-- Kutipan Teks --
<<<<
Samarinda, Klausa.co – Rapat Paripurna ke-18 DPRD Kalimantan Timur (Kaltim) yang digelar Kamis (12/6/2025), di Gedung Utama Karang Paci, berlangsung dalam suasana penuh interupsi. Agenda resmi penyampaian Nota Keuangan dan Rancangan Peraturan Daerah (Ranperda) Pertanggungjawaban Pelaksanaan APBD Tahun Anggaran 2024 justru dibayangi sejumlah kritik tajam dari anggota dewan.
Ketegangan mulai terasa sejak awal rapat. Kehadiran dari pihak Pemerintah Provinsi Kaltim terbatas pada satu perwakilan, yakni Staf Ahli Gubernur Bidang SDA, Perekonomian, dan Kesejahteraan Rakyat, Arief Murdiyatno. Ketidakhadiran pejabat tinggi eksekutif lainnya memicu respons keras dari legislatif.
Abdulloh, Ketua Komisi III DPRD Kaltim, mempertanyakan prosedur penyampaian dokumen keuangan. Ia menyoroti absennya salinan fisik laporan APBD 2024 yang seharusnya disediakan bagi seluruh anggota dewan.
“Angka-angka APBD itu harus dibedah, dianalisis, bukan sekadar dihafal atau dipresentasikan secara lisan. Ini bukan agenda seremonial,” seru Abdulloh dalam interupsinya.
Nada serupa disuarakan oleh Makmur HAPK dari Komisi IV. Ia menilai ketidakhadiran pejabat eselon atas dalam forum sekrusial itu merupakan bentuk pelecehan simbolik terhadap institusi DPRD.
“Sebagai mantan pejabat, saya paham tata protokol. Pejabat struktural harus hadir, karena yang dihormati secara tata negara hanya presiden dan wakil presiden. Kita bicara tentang akuntabilitas, bukan sekadar absen,” ujar Makmur dengan nada tinggi.
>>>>
-- Tugas yang Diminta 1 --
Ubah bagian berita rapat paripurna DPRD Kaltim antara "Abdulloh, Ketua Komisi" dan "seluruh anggota dewan.", termasuk keduanya, dengan mengganti "salinan fisik" menjadi "salinan cetak".
-- Tugas yang Diminta 2 --
Tolong lanjutkan berita rapat paripurna DPRD Kaltim mulai setelah kalimat terakhirnya.

-- Isi Data --
<<<<
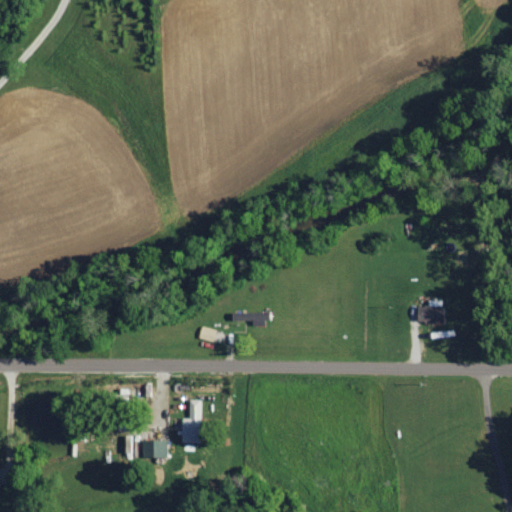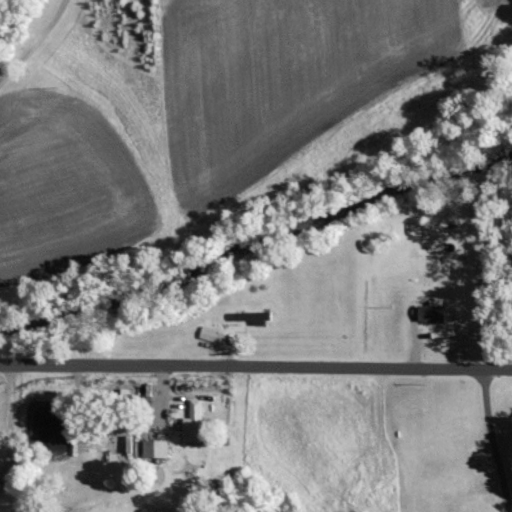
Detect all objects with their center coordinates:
>>>>
-- Hasil Tugas 1 --
Abdulloh, Ketua Komisi III DPRD Kaltim, mempertanyakan prosedur penyampaian dokumen keuangan. Ia menyoroti absennya salinan cetak laporan APBD 2024 yang seharusnya disediakan bagi seluruh anggota dewan.

-- Hasil Tugas 2 --
Abdul Giaz dari Komisi II juga menyoroti lemahnya kehadiran eksekutif. Dari 45 OPD yang diundang, hanya dua kepala dinas yang hadir langsung.
“Kalau kehadiran saja sulit, bagaimana bisa kita bicara komitmen? Rapat seperti ini butuh dialog, bukan sekadar kirim utusan,” tukasnya.
Rapat yang dipimpin Wakil Ketua DPRD Kaltim, Ekti Imanuel, bersama Ananda Emira Moeis dan Sekwan Norhayati Usman itu akhirnya tetap dilanjutkan, meski dengan sejumlah catatan kritis yang disuarakan terbuka di forum.
Ekti menilai, interupsi yang muncul merupakan bukti bahwa parlemen daerah tidak bekerja dalam ruang hampa.
“Interupsi adalah ekspresi sah dari fungsi pengawasan. Justru kalau sunyi dari kritik, kita harus waspada: jangan-jangan legislatif hanya jadi stempel,” kata Ekti kepada media usai rapat.
Ia menegaskan pentingnya kehadiran pejabat yang memahami substansi keuangan daerah. Menurutnya, penyampaian nota keuangan bukanlah seremoni tahunan, melainkan mekanisme evaluatif yang menuntut transparansi penuh.
“Yang dipertanggungjawabkan itu uang rakyat, bukan sekadar angka di layar. Pemprov harus menyiapkan penjelasan, bukan hanya perwakilan administratif. Kami harap ke depan hal seperti ini tidak terulang,” tegas Ekti. (Din/Fch/ADV/DPRD Kaltim)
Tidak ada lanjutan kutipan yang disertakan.